We reported 17 USP family members in S. mansoni that present a conservation of UCH domains. Furthermore, the putative SmUSP transcripts analysed were detected in all investigated stages, showing distinct expression during S. mansoni development. The SmUSPs exhibiting high expression profiles were SmUSP7, SmUSP8, SmUSP9x and SmUSP24.

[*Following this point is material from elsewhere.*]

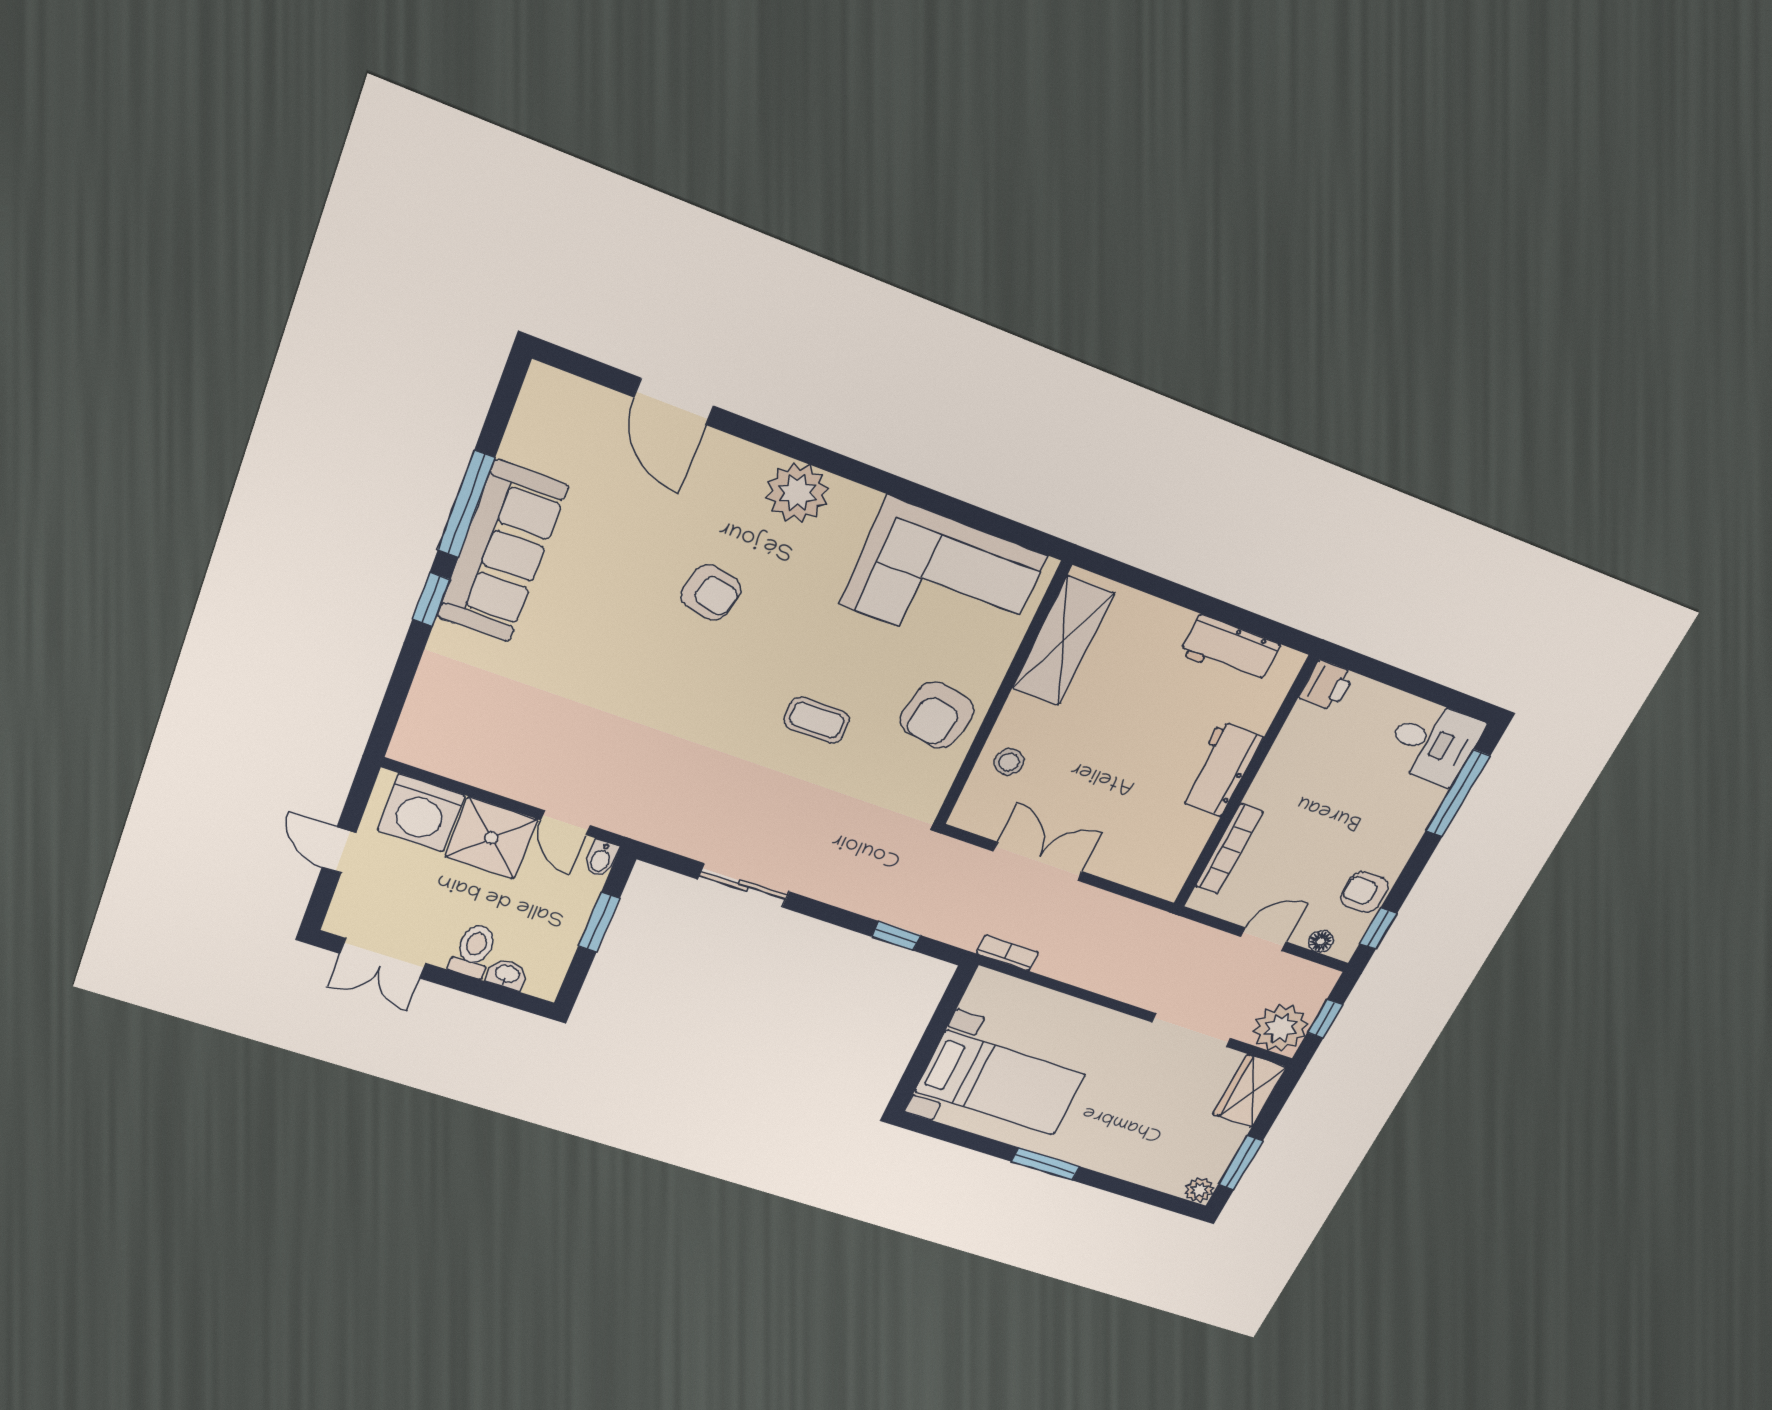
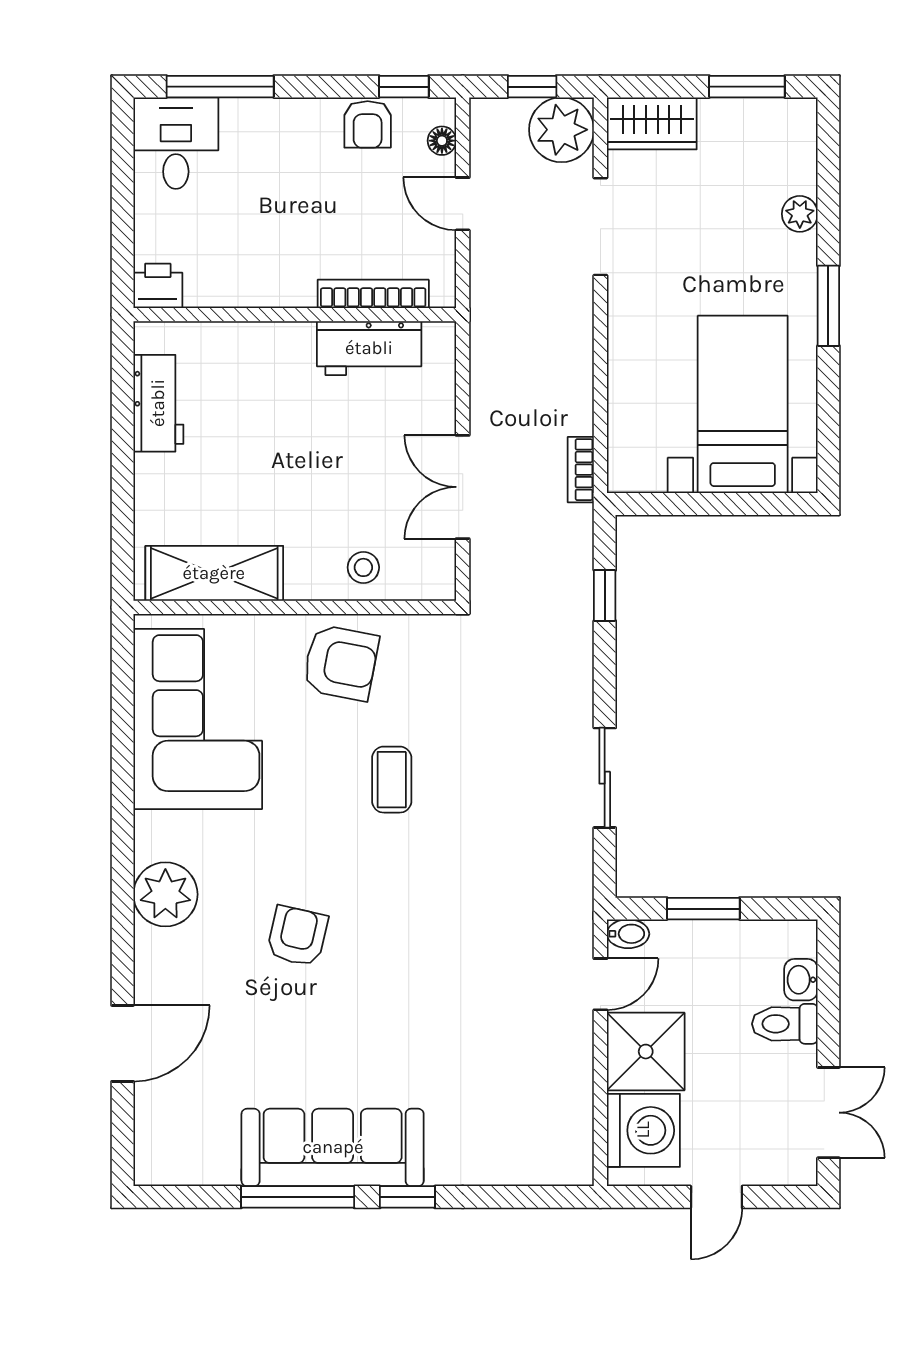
workbench: (1220, 769) -> (369, 348), moved
plant: (1199, 1190) -> (800, 214), moved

S. mansoni USPs showed changes in expression levels for different life cycle stages indicating their involvement in cellular processes required for S. mansoni development. These data will serve as a basis for future functional studies of USPs in this parasite.
去泛素化酶(DUBs)可逆转泛素化过程。这些蛋白酶参与泛素加工、回收被困于无活性形式的修饰泛素以及从多聚泛素化链中回收泛素单体。DUB功能的多样性体现在其数量以及具有特定三维结构的催化结构域的种类上。DUBs可分为五个亚类:泛素C末端水解酶(UCHs)、泛素特异性蛋白酶(USPs或UBPs)、卵巢肿瘤蛋白酶(OTUs)、马查多-约瑟夫病蛋白酶(MJDs)和JAB1/MPN/Mov34金属酶(JAMMs)。
鉴于泛素-蛋白酶体系统在曼氏血吸虫发育过程中已显示出的作用,我们的主要目标是鉴定和表征曼氏血吸虫的SmUSPs。在此,我们展示了使用生物信息学方法鉴定推定的泛素特异性蛋白酶。我们还使用qRT-PCR评估了代表性USP家族成员的基因表达谱。
我们报道了曼氏血吸虫中有17个USP家族成员,它们具有UCH结构域的保守性。此外,在所分析的所有发育阶段均检测到了推定的SmUSP转录本,在曼氏血吸虫发育过程中呈现出不同的表达情况。表达水平较高的SmUSPs为SmUSP7、SmUSP8、SmUSP9x和SmUSP24。
曼氏血吸虫的USPs在不同生命周期阶段的表达水平发生变化,表明它们参与了曼氏血吸虫发育所需的细胞过程。这些数据将为该寄生虫中USPs的未来功能研究提供基础。